Activity ->
Type out the records again, exactly as they are.

[Saved entries]
>>
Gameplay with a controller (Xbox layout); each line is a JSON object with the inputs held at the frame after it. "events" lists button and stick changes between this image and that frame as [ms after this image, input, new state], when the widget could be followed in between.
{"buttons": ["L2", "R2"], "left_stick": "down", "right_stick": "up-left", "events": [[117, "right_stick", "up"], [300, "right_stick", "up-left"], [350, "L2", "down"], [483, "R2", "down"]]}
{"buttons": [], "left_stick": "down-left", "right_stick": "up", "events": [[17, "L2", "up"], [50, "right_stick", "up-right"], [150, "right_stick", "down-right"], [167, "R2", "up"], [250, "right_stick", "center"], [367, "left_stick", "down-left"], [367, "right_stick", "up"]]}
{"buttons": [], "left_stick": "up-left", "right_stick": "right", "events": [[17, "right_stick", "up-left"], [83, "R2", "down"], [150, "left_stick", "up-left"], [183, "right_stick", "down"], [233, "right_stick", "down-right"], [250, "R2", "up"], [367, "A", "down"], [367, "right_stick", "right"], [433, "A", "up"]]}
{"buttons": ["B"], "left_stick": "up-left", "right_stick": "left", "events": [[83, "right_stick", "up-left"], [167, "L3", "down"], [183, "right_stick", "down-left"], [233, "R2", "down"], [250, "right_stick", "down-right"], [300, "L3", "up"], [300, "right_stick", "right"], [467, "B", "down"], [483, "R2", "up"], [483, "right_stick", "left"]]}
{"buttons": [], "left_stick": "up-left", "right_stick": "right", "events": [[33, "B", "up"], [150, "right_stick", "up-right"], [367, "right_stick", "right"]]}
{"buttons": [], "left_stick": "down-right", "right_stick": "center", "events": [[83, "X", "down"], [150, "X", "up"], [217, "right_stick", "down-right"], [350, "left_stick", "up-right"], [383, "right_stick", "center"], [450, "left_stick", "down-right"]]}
<<
Answer space ->
Gameplay with a controller (Xbox layout); each line is a JSON object with the inputs held at the frame after it. "events" lists button and stick changes between this image and that frame as [ms after this image, input, new state], when the widget could be followed in between.
{"buttons": ["L2", "R2"], "left_stick": "down", "right_stick": "up-left", "events": [[117, "right_stick", "up"], [300, "right_stick", "up-left"], [350, "L2", "down"], [483, "R2", "down"]]}
{"buttons": [], "left_stick": "down-left", "right_stick": "up", "events": [[17, "L2", "up"], [50, "right_stick", "up-right"], [150, "right_stick", "down-right"], [167, "R2", "up"], [250, "right_stick", "center"], [367, "left_stick", "down-left"], [367, "right_stick", "up"]]}
{"buttons": [], "left_stick": "up-left", "right_stick": "right", "events": [[17, "right_stick", "up-left"], [83, "R2", "down"], [150, "left_stick", "up-left"], [183, "right_stick", "down"], [233, "right_stick", "down-right"], [250, "R2", "up"], [367, "A", "down"], [367, "right_stick", "right"], [433, "A", "up"]]}
{"buttons": ["B"], "left_stick": "up-left", "right_stick": "left", "events": [[83, "right_stick", "up-left"], [167, "L3", "down"], [183, "right_stick", "down-left"], [233, "R2", "down"], [250, "right_stick", "down-right"], [300, "L3", "up"], [300, "right_stick", "right"], [467, "B", "down"], [483, "R2", "up"], [483, "right_stick", "left"]]}
{"buttons": [], "left_stick": "up-left", "right_stick": "right", "events": [[33, "B", "up"], [150, "right_stick", "up-right"], [367, "right_stick", "right"]]}
{"buttons": [], "left_stick": "down-right", "right_stick": "center", "events": [[83, "X", "down"], [150, "X", "up"], [217, "right_stick", "down-right"], [350, "left_stick", "up-right"], [383, "right_stick", "center"], [450, "left_stick", "down-right"]]}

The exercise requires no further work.